Similarly, the cost of energy storage is falling fast, and batteries will soon eliminate – at fully competitive prices – the intermittency issues around wind and solar. Meanwhile, electric vehicles are projected to become both cheaper to purchase and cheaper to runthan gasoline cars by 2025.
Despite these extremely favorable economic trends, legal and regulatory barriers that protect fossil fuels continue to slow the transition to a clean energy economy. Removing these obstacles is a critical step toward securing a clean, safe and prosperous future.
At the outset, new clean energy projects face potential challenges around siting and transmission, including permitting restrictions, utilities’ unwillingness to enter into the necessary contracts, and a lack of support from public officials.
Once a project has cleared those hurdles, additional legal, regulatory and policy barriers may remain. Some of the primary impediments include:
o Non-existing, limited, or even preventative legal frameworks for independent power producers – like homeowners – to sell energy to utilities or third parties. These power purchase agreements are currently allowed in only 26 states, the District of Columbia and Puerto Rico.
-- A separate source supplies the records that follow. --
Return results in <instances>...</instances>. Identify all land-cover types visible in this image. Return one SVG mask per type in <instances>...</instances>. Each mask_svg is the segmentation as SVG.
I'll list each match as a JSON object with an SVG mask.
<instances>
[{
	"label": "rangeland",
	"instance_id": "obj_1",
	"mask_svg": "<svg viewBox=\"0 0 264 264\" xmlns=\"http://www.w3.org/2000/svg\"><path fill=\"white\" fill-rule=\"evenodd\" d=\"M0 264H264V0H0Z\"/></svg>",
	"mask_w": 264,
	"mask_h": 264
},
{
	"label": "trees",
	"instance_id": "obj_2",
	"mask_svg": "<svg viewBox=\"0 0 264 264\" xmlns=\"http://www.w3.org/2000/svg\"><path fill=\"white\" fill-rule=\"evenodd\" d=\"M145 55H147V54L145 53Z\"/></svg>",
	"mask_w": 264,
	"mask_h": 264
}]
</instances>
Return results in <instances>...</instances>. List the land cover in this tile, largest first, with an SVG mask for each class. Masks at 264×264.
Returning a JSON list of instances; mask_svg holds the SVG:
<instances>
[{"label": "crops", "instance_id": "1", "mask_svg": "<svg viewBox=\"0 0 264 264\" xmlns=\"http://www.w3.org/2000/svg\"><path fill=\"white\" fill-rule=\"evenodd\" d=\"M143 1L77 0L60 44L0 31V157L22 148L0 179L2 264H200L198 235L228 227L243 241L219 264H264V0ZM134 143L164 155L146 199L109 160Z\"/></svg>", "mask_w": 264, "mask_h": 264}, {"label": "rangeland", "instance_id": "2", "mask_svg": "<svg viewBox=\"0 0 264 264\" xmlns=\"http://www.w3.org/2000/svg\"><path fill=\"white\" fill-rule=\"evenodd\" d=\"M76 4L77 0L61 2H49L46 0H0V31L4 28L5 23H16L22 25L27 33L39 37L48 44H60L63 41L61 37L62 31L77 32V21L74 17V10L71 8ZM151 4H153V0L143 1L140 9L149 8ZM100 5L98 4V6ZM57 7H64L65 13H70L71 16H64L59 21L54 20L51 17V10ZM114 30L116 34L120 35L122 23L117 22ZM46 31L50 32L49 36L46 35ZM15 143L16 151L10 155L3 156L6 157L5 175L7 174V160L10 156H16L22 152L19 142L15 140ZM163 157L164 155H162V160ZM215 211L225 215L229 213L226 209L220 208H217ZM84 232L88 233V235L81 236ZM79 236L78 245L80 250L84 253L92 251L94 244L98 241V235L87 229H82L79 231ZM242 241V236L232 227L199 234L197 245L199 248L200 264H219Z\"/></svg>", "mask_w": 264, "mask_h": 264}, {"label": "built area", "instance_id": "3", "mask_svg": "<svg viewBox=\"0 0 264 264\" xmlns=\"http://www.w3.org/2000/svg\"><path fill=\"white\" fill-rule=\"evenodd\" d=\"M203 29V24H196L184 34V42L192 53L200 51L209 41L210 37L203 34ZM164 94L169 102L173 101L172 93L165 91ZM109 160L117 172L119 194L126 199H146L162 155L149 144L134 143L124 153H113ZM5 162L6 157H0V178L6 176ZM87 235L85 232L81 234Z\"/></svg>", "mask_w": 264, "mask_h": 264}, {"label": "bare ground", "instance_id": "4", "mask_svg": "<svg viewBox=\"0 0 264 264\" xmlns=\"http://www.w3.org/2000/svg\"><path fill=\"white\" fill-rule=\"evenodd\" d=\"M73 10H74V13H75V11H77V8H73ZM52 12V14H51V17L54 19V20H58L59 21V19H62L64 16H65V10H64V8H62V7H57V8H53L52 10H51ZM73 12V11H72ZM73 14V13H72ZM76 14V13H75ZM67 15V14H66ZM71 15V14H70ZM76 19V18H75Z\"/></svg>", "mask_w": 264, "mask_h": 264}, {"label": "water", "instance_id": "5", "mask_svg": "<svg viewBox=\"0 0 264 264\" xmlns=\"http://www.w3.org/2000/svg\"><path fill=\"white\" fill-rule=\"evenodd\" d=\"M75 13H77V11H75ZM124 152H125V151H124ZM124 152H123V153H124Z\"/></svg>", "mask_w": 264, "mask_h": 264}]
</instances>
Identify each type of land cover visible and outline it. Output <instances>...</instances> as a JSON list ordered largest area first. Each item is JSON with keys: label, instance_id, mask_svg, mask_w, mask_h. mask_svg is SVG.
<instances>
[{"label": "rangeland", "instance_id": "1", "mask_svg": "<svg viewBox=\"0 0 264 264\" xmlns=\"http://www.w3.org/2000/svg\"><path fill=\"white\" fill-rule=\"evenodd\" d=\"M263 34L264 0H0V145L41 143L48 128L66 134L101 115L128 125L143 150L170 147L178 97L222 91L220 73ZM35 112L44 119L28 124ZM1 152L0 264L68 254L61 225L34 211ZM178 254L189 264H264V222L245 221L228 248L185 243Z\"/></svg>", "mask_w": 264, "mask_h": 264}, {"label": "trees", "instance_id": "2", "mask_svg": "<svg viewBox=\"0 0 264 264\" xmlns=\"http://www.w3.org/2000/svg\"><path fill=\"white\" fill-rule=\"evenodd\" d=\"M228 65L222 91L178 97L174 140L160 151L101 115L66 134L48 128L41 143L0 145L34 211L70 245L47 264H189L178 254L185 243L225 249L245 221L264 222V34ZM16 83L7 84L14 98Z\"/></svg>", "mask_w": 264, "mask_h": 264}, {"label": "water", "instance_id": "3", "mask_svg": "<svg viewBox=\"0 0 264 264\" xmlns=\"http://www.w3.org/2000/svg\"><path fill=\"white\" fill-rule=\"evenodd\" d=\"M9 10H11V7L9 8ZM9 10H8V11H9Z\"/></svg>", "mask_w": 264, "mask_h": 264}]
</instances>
o Utility interconnection, or connection of home or commercial renewable energy systems to the regional grid, that may be limited or severely restricted by regulation or laws.
o Lack of or insufficiently priced net metering policies that make renewable investments much less attractive. In 2016, for example, Nevada’s Public Utilities Commission (PUC) sought to triple fees for solar customers while at the same time reducing credit for net excess generation by approximately three-quarters. After pushback from solar manufacturers and installers, as well as the prospect of hundreds of solar jobs leaving the state, the PUC approved new rules, partially restoring the net metering rate.
o Tariffs on components of renewable energy systems like those recently announced by the Trump Administration on solar panel imports.
These obstacles don’t even touch on the fact that fossil fuel companies are not held financially responsible for the global warming pollution they dump into our shared atmosphere, leaving everyday Americans to foot the bill for these extraordinary health and economic costs. They also don’t factor in the uneven playing field that well-funded lobbyists tilt in favor of the fossil fuel industry, including enormous government subsidies.
The good news is that many individuals and organizations are working to build the political support needed to remove these barriers, including my organization, The Climate Reality Project, and our Founder and Chairman, former US Vice President Al Gore.
With enough voices working together across many sectors, we can eliminate these challenges and allow market forces and popular support to usher in a new clean energy economy.